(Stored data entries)
_ _ _ _ _
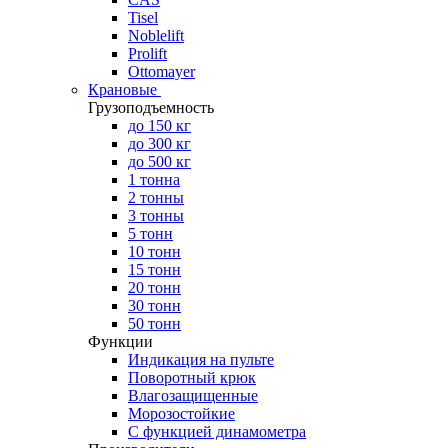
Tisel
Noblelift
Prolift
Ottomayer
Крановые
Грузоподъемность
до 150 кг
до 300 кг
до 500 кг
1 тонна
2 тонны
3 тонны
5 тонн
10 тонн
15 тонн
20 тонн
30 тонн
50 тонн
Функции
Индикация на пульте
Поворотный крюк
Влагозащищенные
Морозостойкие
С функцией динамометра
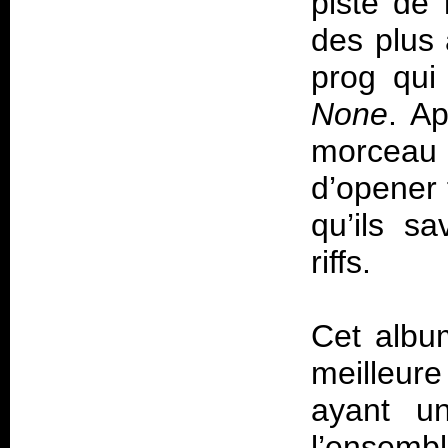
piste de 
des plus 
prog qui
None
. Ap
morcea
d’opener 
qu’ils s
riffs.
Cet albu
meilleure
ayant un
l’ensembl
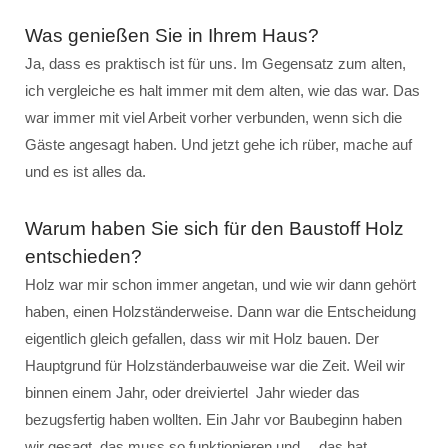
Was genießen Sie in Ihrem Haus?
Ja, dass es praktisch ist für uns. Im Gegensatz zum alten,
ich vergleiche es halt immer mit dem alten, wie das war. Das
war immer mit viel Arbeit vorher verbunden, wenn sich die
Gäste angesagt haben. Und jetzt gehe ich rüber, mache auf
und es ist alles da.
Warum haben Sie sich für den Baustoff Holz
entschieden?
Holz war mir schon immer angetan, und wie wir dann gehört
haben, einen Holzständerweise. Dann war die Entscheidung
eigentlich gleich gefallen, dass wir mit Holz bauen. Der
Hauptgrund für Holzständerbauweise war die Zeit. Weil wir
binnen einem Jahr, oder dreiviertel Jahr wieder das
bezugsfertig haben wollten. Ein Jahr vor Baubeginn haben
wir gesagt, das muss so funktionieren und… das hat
_ _ _ _ _
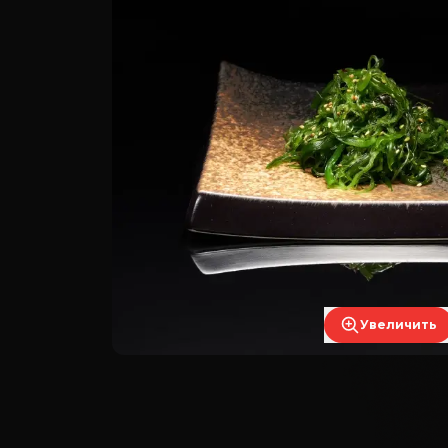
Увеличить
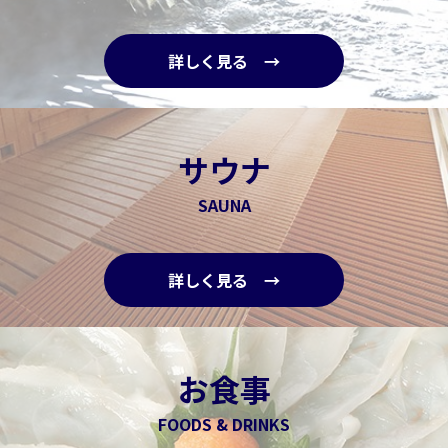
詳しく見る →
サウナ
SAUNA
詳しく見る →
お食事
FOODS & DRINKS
_ _ _ _ _
**What is needed**
Copy out each line of the records where the word "sich" appears.

**Exercise output**
war immer mit viel Arbeit vorher verbunden, wenn sich die
Warum haben Sie sich für den Baustoff Holz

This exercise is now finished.